### Text block
Perfect for Christmas night reading, Carmilla is effectively the mother of Dracula. John Polidori was the father, with Lord Byron a sort of fairy godfather. Polidori's The Vampyre came out in 1819, originally credited to Byron in the hope of bigger sales. In fact The Vampyre was Byron, thinly veiled under the name Lord Ruthven, the name he had appeared under in Glenarvon (1816), a scandalous bodice-ripper by Byron's spurned mistress Lady Caroline Lamb. Carmilla - likewise a novella - came out in 1871 and derives from the legend of Hungarian noblewoman Elizabeth Bathory, who is said to have preserved her beauty by bathing in the blood of young virgins. A quarter of a century later along came Bram Stoker to combine to two - all he needed to find was another medieval Eastern European blood fiend, preferably one with a catchy name.

Stored items

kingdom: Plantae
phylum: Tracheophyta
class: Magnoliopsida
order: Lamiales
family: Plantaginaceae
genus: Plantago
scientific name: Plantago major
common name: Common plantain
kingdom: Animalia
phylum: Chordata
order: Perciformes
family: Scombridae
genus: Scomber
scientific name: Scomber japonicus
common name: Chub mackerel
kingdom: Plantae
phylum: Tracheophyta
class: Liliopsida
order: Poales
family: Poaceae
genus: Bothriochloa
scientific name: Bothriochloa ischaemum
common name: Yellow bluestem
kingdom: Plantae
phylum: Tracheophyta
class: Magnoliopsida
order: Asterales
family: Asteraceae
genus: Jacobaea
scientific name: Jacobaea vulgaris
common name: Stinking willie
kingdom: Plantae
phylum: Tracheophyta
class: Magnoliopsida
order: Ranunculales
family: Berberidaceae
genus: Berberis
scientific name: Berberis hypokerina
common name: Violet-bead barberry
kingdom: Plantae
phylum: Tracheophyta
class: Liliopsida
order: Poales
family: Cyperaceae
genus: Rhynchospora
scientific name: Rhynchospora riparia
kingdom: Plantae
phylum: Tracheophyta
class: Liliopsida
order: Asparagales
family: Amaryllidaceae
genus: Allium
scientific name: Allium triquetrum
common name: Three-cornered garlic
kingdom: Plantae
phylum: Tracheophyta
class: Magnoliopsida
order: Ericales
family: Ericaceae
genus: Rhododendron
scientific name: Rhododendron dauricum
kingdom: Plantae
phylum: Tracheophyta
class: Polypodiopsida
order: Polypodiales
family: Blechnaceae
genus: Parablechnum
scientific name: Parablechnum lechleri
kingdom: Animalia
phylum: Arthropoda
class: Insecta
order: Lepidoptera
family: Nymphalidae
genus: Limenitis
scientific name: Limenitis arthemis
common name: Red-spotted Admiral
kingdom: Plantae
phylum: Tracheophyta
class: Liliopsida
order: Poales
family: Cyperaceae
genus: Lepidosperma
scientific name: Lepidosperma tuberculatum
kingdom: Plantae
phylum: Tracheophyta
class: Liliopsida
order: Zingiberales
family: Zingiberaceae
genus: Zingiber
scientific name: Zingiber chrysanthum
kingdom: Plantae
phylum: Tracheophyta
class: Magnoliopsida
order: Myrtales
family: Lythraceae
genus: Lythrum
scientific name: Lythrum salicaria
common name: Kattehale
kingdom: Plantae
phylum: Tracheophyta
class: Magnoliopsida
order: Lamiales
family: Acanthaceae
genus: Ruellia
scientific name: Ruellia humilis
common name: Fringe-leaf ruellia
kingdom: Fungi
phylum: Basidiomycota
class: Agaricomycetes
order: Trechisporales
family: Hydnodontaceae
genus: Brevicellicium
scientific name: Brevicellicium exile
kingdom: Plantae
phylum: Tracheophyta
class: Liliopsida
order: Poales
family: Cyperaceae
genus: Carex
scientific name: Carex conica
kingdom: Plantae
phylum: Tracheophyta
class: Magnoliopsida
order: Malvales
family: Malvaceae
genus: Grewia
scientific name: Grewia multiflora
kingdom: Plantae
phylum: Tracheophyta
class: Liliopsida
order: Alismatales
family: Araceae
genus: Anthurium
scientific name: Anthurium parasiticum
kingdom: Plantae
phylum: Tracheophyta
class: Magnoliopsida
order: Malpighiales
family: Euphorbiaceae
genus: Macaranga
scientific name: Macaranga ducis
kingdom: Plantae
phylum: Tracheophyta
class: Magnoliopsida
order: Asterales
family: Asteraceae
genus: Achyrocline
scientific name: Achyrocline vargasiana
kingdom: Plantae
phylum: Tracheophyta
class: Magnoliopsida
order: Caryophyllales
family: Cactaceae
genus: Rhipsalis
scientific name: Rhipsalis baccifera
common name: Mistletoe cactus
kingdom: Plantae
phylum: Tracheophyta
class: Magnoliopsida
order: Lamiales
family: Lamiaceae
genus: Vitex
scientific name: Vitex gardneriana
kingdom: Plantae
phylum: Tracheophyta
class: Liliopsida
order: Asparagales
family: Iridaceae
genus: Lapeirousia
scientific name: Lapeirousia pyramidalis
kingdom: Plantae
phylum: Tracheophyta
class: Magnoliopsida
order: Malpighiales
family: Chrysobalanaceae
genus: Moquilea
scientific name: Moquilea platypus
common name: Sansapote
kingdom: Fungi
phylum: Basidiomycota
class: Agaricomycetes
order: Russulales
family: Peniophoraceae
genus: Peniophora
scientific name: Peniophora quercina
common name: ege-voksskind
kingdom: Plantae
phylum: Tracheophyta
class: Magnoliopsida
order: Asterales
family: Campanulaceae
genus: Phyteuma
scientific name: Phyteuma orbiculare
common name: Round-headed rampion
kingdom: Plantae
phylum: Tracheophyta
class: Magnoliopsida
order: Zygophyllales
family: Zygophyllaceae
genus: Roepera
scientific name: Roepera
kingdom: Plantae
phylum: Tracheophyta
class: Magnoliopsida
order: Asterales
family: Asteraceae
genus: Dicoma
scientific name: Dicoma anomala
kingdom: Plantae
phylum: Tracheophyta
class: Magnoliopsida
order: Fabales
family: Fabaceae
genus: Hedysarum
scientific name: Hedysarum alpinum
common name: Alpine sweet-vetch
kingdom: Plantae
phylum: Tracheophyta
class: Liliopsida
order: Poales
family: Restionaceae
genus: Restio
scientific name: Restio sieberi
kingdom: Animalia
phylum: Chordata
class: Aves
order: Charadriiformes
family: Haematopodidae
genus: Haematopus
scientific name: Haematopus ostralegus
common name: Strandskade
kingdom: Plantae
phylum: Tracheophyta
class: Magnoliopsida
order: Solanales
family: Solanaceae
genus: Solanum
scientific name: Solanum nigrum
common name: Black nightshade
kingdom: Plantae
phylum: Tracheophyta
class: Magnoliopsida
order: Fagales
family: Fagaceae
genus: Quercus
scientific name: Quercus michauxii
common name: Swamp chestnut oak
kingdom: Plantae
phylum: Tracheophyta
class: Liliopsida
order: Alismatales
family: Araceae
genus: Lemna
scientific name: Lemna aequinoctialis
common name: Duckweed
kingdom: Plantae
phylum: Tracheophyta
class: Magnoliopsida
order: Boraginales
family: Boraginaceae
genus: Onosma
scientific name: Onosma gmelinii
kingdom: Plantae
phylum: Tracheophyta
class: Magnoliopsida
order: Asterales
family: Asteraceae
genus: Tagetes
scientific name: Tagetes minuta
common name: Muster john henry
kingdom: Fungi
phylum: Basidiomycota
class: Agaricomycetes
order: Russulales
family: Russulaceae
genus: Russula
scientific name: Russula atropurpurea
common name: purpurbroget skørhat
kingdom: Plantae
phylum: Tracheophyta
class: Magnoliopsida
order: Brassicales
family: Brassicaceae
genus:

### What the exercise asks
Can you continue the piece on Carmilla and the origins of Dracula from its last sentence? The rows were drawn from a separate source.

### Exercise response
Stoker was a Dubliner, like le Fanu, and it is inconceivable that he should not have known Carmilla. He was working, in Dublin, for a newspaper co-owned by le Fanu when the story came out in serial form in late 1871. He may or may not have known of Polidori. The term 'vampire' was not original and indeed is deployed in Carmilla. Modern screen Draculas may have a whiff of Byron about them but Stoker's Dracula, in the novel, does not. Indeed the only thing Stoker seems to have added to what le Fanu supplied, aside from material lifted from the life of Vlad Tepez, is the vampiric means of transmission. The bite itself passing on the contagion seems original to Stoker. Le Fanu has some obscure device of vampires infecting suicides and I'm not sure that the question of transmission arises in Polidori (it certainly doesn't in Byron's 'fragment' "The Burial".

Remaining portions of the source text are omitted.